Big-O for divide and conquer

• In general, divide and conquer algorithms fit this pattern:
  • T(n) = aT(n/b) + O(n^k)
  • b Describes the number of pieces that you cut the input into. (e.g., b = 2 for Merge sort.)
  • a is the number of recursive calls.
    • It is common for a == b
  • O(n^k) is the amount of work needed to put the pieces together. (For Mergesort, this is O(n), for the Matrix multiply it is O(N^2))
• This recursive formula is called a recurrence relation.
• Let’s see if we can get the formula in a closed form.
• For simplicity, assume N is a power of b: N = b^m
  • For example, if b is 2, we assume N is a power of 2.
  • T(b^m) = aT(b^m/b) = (b^m)^k
  • Simplify and rewrite (b^m)^k
  • T(b^m) = aT(b^(m-1)) + (b^k)^m
• Now for an algebra trick: Divide everything by a^m
  • T(b^m)/a^m = T(b^(m-1))/(a^(m-1)) = ((b^k)/a)^m
• At this point, we can see how to “unwind” the recursion.
• Switch to paper notes

Week 12 / Day 2

Dynamic Programming

Sometimes the algorithm naturally repeats work. Make sure you save it instead of repeat it.

• Recursive Fibonacci
  • Can create a lookup table on the side, and keep the recursion; but, it’s faster to recognize you need to fill the table from bottom to top, so we can just do that with a loop and skip the recursion.
• Ordering Matrix Multiplications
  • Given non square matrices ABCD, it matters whether we do
    • (A)(B(CD))
    • (AB)(CD)
    • (ABC)(D)
    • etc.
  • Interestingly, none of the obvious greedy algorithms work.
  • What is the obvious recursive algorithm?

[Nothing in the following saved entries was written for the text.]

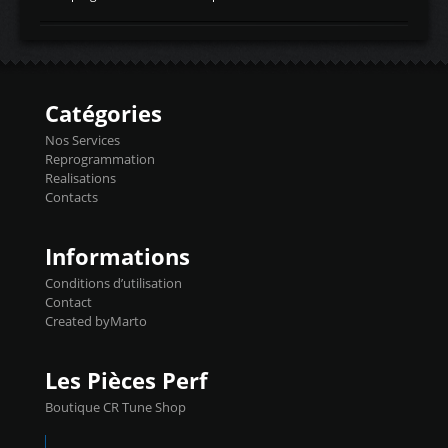
temperaturetemperature d'air
Reprog SP + Flashpro 1130€ TTC Reprog
d'admissiontemp ex. pour atmo -30- 80°C
E85 + Débridage injecteurs + Flashpro
moteurs suralsECT/CTSengine coolant
1220€ TTC Reprog E85 + SP98 + Débridage
temperaturetemperature ldr moteurtemp
Injecteurs + Flashpro 1370€ TTC Le
ex. a froid 80-100°C a ...
Flashpro permet un accès complet à tous
les paramètres moteur et ainsi une gestion
Catégories
précise et performante. Vous pourrez
basculer de la carto sans plomb à Ethanol à
Nos Services
l'aide du flashpro OPTION ECONOMIQUES
Reprogrammation
Reprog SP 98 sur le calculateur d'origine
Realisations
450€ TTC Un gain d'environ 10cv et 15nm
Contacts
...
Informations
Conditions d’utilisation
Contact
Created byMarto
Les Pièces Perf
Boutique CR Tune Shop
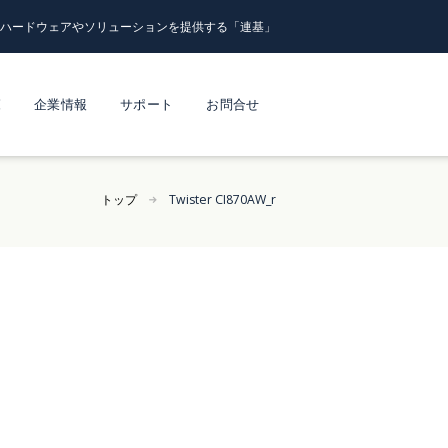
るハードウェアやソリューションを提供する「連基」
覧
企業情報
サポート
お問合せ
トップ
Twister CI870AW_r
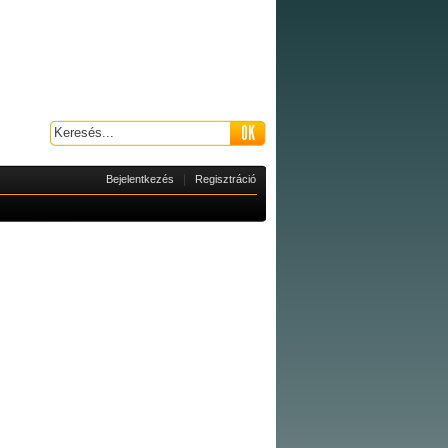
|
Bejelentkezés
Regisztráció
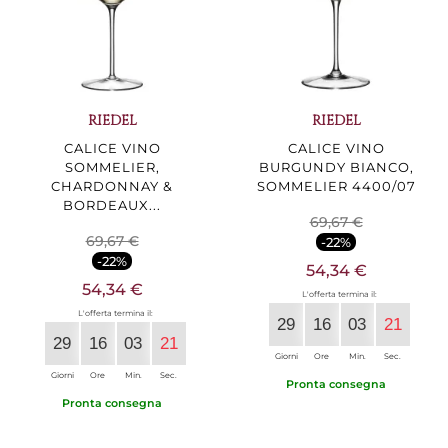
RIEDEL
RIEDEL
CALICE VINO
CALICE VINO
SOMMELIER,
BURGUNDY BIANCO,
CHARDONNAY &
SOMMELIER 4400/07
BORDEAUX...
69,67 €
69,67 €
-22%
-22%
54,34 €
54,34 €
L'offerta termina il:
L'offerta termina il:
29
16
03
20
29
16
03
20
Giorni
Ore
Min.
Sec.
Giorni
Ore
Min.
Sec.
Pronta consegna
Pronta consegna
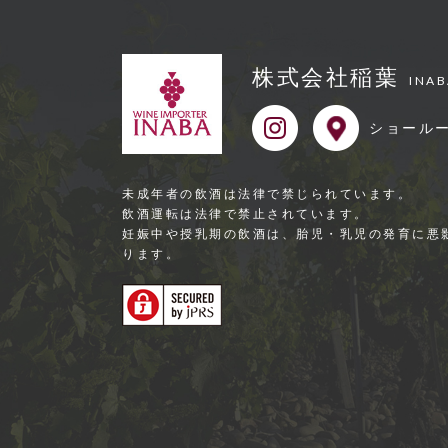
株式会社稲葉
INAB
ショール
未成年者の飲酒は法律で禁じられています。
飲酒運転は法律で禁⽌されています。
妊娠中や授乳期の飲酒は、胎児・乳児の発育に悪
ります。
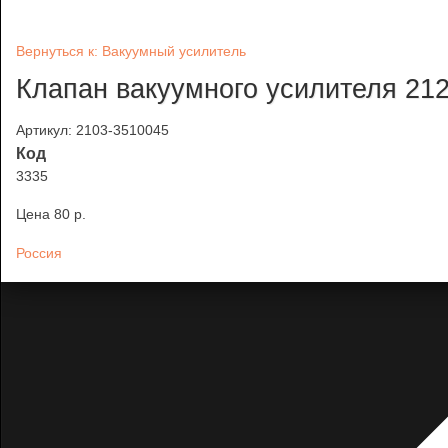
Вернуться к: Вакуумный усилитель
Клапан вакуумного усилителя 21
Артикул: 2103-3510045
Код
3335
Цена
80 p.
Россия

optimal_parens(start, end) {
  for i = start to end {
     a = optimal_parens(start, i) 
     b = optimal_parens(i + 1, end)
     c = cost of (start, i)*(i, end) 
     cost = a + b + c
     min = minimum(cost, min)
  }
return min
}

• However, just as with fibonacci a lot of work would get duplicated
  • (e.g., (ABC) and (ABCD) would evaluate many of the same subtrees.
• How many different recursive calls are here?
  • Just O(n^2). Each combination of i and j where 1 <= i < j <= N
• Thus, if we store each result in a table the first time we calculate it, the algorithm tops out at O(N^3)
• As with Fibonacci, we can save time by avoiding the recursion and recognizing the order the table will get filled. Start on diagonal of matrix and move up toward the corner.